Replace X.Y.Z with the new version throughout.

  1. Bump the version in the three files above.

    # edit each, then sanity-check they all match
    grep -n 'version' pyproject.toml | head
    python -c "import openbadgeslib.util as u; print(u.__version__)"
  2. Add a Changelog.txt entry. Entries are newest-first; follow the existing format (* vX.Y.Z - YYYYMMDD header, then dash-prefixed bullets, with SECURITY: markers on security-relevant lines):

    * vX.Y.Z - 20260627
    
      - Short description of each change.
    

    Mirror the user-facing highlights in README.txt and docs/intro.rst so the landing page and the changelog don't drift.

  3. Run the checks locally before tagging — CI runs the same flake8 + pytest gate (see Contributing):

    pip install -e ".[dev]"
    flake8 openbadgeslib tests
    pytest --cov=openbadgeslib --cov-report=term-missing
  4. Commit the version bump and changelog:

    git add pyproject.toml openbadgeslib/util.py docs/conf.py Changelog.txt README.txt docs/intro.rst
    git commit -m "Release vX.Y.Z"
    git push origin master
  5. Tag the release with an annotated tag and push it:

    git tag -a vX.Y.Z -m "openbadgeslib vX.Y.Z"
    git push origin vX.Y.Z
  6. Create the GitHub Release. Draft a Release for the vX.Y.Z tag (Releases → Draft a new release, or gh release create) and Publish it. Publishing — not merely tagging — is what triggers the upload to PyPI.
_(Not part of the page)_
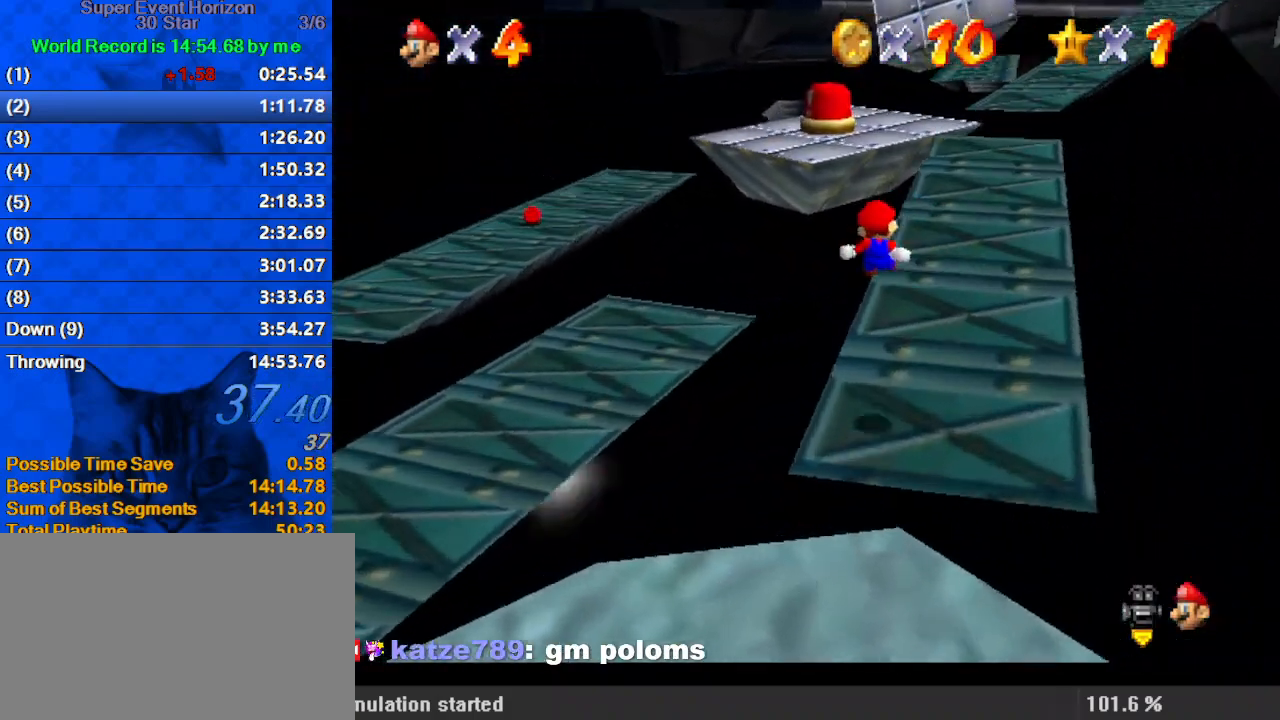
{"keys": ["right", "up"], "events": [[33, "right", "down"], [333, "shift", "up"]]}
    gh release create vX.Y.Z --title "vX.Y.Z" --notes-file -

What CI does

The workflow is .github/workflows/ci.yml. It has two jobs:

  • test runs on every push to master and every pull request, across the Python 3.10, 3.11, 3.12, and 3.13 matrix (fail-fast: false). Each leg installs ".[dev]", runs flake8 openbadgeslib tests, then pytest --cov.
  • publish runs only when a GitHub Release is published (if: github.event_name == 'release') and needs: test, so it runs only if the whole test matrix passed. It builds the sdist and wheel with python -m build and uploads them to PyPI via pypa/gh-action-pypi-publish.
publish:
  needs: test
  if: github.event_name == 'release'

This means: tagging alone does nothing; pushing a tag without a published Release does nothing; and a Release whose tests fail will not publish.

The PyPI token

The publish job authenticates with secrets.PYPI_API_TOKEN:

- name: Publish to PyPI
  uses: pypa/gh-action-pypi-publish@release/v1
  with:
    password: ${{ secrets.PYPI_API_TOKEN }}

This must exist as a repository (or environment) secret named PYPI_API_TOKEN, holding a PyPI API token scoped to the openbadgeslib project. If it is missing or expired the upload step fails even when every test passes. Rotate it in PyPI and update the GitHub secret when needed — the token never lives in the repo.

Post-release checklist

  • Confirm the publish job is green in the Actions tab.
  • Confirm the new version appears on PyPI and installs cleanly: pip install openbadgeslib==X.Y.Z.
  • Confirm python -c "import openbadgeslib.util as u; print(u.__version__)" reports X.Y.Z from the published wheel.